Dataset excerpts:
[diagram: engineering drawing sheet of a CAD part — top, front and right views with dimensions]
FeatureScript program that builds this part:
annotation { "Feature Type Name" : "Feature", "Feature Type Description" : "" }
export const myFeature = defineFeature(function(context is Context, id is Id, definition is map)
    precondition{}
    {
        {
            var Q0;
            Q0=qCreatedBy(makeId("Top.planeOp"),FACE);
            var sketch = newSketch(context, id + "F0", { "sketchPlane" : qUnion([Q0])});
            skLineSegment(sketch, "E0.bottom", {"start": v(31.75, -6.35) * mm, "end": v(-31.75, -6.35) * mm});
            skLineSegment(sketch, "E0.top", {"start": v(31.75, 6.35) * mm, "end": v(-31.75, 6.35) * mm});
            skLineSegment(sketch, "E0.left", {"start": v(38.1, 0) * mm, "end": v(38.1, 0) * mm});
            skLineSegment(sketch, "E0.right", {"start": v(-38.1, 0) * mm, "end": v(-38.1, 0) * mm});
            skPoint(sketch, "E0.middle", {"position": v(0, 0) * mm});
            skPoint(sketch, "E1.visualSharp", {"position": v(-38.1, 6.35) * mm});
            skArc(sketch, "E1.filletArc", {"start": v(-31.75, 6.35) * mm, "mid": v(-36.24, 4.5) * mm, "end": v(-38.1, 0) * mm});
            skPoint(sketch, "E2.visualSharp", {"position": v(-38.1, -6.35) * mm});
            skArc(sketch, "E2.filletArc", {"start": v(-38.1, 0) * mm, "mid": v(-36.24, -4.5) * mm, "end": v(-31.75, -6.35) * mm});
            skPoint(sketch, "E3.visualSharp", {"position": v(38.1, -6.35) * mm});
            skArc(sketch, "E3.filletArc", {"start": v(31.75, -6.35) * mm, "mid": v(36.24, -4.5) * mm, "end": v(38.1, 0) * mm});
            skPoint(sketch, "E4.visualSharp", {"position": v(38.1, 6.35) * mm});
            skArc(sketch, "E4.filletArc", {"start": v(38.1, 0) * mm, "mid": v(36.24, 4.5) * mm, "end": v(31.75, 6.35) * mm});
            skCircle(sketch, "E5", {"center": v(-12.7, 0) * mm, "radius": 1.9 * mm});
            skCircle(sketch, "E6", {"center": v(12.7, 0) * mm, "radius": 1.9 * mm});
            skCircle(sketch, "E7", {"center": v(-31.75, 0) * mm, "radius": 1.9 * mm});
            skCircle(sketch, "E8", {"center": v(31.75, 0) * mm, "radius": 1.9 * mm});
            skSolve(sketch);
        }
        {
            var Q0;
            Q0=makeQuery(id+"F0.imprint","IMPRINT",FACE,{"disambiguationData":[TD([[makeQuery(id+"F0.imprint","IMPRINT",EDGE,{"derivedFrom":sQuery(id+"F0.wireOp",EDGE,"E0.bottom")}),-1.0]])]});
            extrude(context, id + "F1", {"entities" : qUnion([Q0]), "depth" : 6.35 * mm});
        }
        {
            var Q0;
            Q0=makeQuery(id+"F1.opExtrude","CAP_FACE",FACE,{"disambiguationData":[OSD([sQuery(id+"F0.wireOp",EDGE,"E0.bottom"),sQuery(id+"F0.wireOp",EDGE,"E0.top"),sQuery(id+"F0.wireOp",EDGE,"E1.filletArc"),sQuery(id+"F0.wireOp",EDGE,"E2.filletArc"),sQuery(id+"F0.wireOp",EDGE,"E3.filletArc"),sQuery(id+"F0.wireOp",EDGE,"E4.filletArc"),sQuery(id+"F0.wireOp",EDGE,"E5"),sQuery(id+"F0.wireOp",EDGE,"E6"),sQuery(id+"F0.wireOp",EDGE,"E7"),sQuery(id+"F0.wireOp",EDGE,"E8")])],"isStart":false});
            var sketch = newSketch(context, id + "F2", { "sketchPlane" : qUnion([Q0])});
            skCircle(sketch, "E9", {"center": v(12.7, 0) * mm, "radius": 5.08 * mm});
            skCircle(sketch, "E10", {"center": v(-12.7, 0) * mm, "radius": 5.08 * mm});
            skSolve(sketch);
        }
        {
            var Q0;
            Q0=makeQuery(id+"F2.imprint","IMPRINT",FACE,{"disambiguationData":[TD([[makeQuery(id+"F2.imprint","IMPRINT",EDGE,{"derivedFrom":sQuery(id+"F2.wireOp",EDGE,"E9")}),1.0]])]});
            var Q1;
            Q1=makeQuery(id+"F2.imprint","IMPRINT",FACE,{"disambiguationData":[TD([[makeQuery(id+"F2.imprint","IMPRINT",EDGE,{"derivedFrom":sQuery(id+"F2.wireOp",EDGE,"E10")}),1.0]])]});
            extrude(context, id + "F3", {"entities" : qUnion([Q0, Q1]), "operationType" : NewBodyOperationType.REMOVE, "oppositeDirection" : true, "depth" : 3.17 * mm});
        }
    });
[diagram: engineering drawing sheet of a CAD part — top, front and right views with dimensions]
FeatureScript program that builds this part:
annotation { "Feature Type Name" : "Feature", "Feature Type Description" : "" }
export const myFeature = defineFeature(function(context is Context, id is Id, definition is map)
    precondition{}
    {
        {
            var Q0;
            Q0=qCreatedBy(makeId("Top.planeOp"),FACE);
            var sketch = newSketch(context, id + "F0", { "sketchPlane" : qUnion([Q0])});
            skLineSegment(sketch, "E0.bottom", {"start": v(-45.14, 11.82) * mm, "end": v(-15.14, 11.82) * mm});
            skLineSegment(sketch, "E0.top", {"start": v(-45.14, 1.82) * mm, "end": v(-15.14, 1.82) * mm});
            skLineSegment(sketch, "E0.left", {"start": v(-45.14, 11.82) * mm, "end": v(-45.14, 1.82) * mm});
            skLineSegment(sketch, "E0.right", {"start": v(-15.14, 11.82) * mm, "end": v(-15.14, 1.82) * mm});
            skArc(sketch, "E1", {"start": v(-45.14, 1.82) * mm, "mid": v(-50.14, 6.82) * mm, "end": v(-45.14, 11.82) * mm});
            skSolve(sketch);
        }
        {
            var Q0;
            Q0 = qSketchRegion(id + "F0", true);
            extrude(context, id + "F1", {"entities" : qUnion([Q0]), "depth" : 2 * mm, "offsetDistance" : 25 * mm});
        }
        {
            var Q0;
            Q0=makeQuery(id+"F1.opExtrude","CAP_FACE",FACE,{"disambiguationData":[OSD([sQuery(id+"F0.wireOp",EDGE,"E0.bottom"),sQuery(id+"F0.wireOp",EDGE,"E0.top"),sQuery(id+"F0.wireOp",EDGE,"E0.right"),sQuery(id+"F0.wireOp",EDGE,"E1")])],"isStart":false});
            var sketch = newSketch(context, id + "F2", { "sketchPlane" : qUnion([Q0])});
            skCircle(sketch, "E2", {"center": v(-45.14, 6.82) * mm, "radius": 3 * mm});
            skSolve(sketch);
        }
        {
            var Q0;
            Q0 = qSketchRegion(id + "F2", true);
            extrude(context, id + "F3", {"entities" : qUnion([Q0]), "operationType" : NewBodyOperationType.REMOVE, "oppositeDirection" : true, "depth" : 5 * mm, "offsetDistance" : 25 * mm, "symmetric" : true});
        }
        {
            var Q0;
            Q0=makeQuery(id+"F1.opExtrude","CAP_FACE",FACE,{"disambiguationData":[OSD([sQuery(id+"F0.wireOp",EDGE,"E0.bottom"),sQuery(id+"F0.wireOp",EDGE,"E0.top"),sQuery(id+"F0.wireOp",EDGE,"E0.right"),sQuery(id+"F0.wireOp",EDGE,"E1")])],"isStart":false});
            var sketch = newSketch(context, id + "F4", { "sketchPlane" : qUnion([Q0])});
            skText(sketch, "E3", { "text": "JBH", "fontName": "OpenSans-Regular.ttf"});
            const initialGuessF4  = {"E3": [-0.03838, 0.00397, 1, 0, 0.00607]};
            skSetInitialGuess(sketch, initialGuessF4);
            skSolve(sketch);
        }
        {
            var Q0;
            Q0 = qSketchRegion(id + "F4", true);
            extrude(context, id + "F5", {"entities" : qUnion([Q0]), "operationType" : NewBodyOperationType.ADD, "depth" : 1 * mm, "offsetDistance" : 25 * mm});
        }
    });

— Objective —
Rewrite everything from the start of the records down to the line containing "v(-38.1, 6.35) *" as a JSON list of strings, one string per line, leaving out blank lines.

— Correct response —
[
  "[diagram: engineering drawing sheet of a CAD part — top, front and right views with dimensions]",
  "FeatureScript program that builds this part:",
  "annotation { \"Feature Type Name\" : \"Feature\", \"Feature Type Description\" : \"\" }",
  "export const myFeature = defineFeature(function(context is Context, id is Id, definition is map)",
  "    precondition{}",
  "    {",
  "        {",
  "            var Q0;",
  "            Q0=qCreatedBy(makeId(\"Top.planeOp\"),FACE);",
  "            var sketch = newSketch(context, id + \"F0\", { \"sketchPlane\" : qUnion([Q0])});",
  "            skLineSegment(sketch, \"E0.bottom\", {\"start\": v(31.75, -6.35) * mm, \"end\": v(-31.75, -6.35) * mm});",
  "            skLineSegment(sketch, \"E0.top\", {\"start\": v(31.75, 6.35) * mm, \"end\": v(-31.75, 6.35) * mm});",
  "            skLineSegment(sketch, \"E0.left\", {\"start\": v(38.1, 0) * mm, \"end\": v(38.1, 0) * mm});",
  "            skLineSegment(sketch, \"E0.right\", {\"start\": v(-38.1, 0) * mm, \"end\": v(-38.1, 0) * mm});",
  "            skPoint(sketch, \"E0.middle\", {\"position\": v(0, 0) * mm});",
  "            skPoint(sketch, \"E1.visualSharp\", {\"position\": v(-38.1, 6.35) * mm});"
]